***** Provided data *****

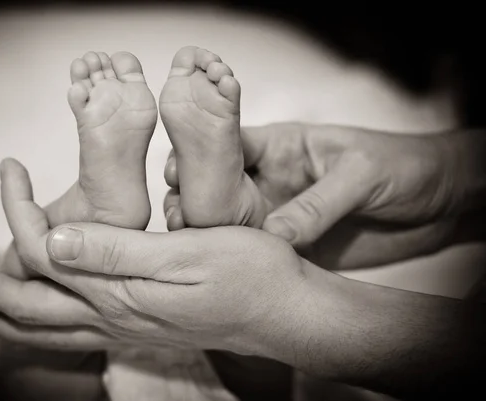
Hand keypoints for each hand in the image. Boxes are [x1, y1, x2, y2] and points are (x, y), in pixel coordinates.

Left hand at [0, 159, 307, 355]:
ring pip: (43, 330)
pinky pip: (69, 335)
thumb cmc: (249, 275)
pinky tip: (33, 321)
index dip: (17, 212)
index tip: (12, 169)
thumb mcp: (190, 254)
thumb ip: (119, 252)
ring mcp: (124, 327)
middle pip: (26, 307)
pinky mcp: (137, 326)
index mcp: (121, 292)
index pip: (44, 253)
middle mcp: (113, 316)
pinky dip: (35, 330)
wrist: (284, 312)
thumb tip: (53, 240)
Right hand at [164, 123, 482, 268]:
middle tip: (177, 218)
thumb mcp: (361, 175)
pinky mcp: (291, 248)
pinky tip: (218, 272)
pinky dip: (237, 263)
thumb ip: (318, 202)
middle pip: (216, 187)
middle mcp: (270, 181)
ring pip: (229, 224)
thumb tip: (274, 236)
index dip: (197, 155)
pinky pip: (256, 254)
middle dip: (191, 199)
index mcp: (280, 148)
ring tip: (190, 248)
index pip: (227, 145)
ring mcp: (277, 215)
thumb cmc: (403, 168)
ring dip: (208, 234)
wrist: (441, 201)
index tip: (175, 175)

*****
***** Provided data *****

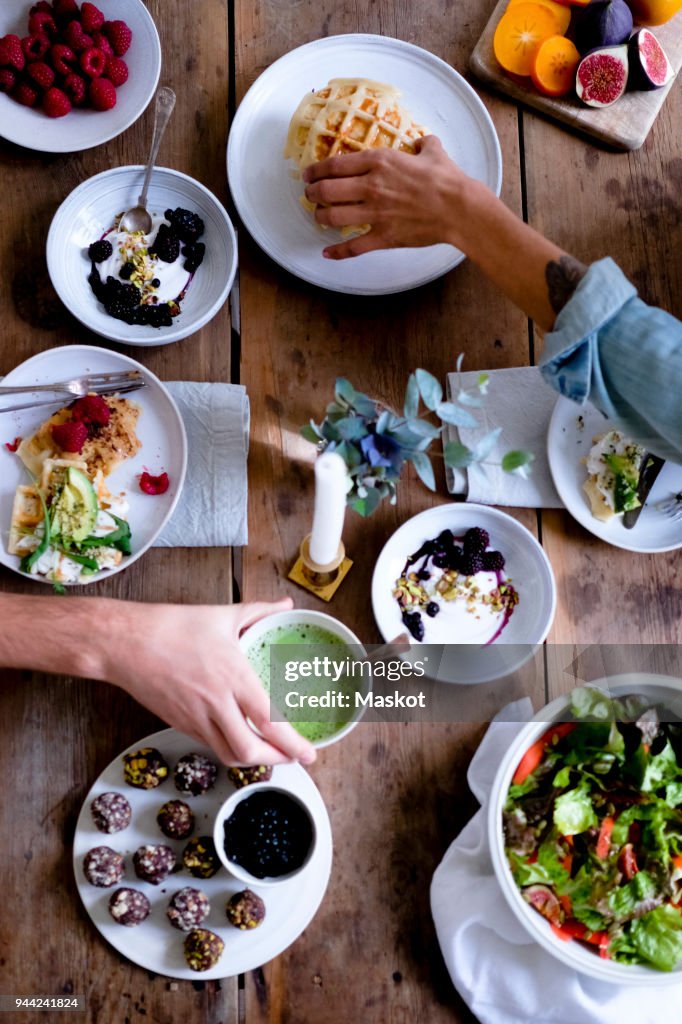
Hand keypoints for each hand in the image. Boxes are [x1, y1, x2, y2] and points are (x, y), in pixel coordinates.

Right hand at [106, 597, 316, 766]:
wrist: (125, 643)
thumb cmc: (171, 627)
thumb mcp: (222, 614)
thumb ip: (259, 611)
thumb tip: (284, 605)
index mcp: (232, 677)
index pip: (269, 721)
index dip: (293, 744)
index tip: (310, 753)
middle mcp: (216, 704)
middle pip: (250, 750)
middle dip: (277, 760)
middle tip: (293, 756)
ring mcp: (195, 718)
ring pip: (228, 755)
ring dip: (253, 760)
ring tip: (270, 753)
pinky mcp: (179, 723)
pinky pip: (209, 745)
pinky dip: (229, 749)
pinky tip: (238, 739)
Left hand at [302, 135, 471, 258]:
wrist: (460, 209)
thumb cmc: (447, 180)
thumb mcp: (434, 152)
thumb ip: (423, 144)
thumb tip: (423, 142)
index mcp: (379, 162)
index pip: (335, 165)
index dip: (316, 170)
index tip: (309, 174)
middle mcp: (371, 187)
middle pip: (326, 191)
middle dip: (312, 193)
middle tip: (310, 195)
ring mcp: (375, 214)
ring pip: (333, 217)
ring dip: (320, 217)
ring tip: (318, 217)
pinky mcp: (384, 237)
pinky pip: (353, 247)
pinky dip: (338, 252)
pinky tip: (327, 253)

*****

# Task brief:
Above are the records; copy exactly the lines from the line with "pinky mcp: (179, 723)" through the line with "ring dip: (320, 217)", both included.

# Answer to this problem:
pinky mcp: (179, 723)
pinky pip: (209, 745)
pinky dip: (229, 749)
pinky tip: (238, 739)
Left hand at [302, 135, 471, 258]:
wrist: (460, 209)
thumb cmc: (447, 180)
thumb mcp: (434, 152)
thumb ip: (423, 144)
thumb tip: (423, 142)
index mcp: (379, 162)
index pip: (335, 165)
index dip: (316, 170)
index tip: (309, 174)
middle mcp: (371, 187)
middle pip: (326, 191)
middle dip: (312, 193)
middle tip: (310, 195)
ring mcp: (375, 214)
ring pip: (333, 217)
ring dip: (320, 217)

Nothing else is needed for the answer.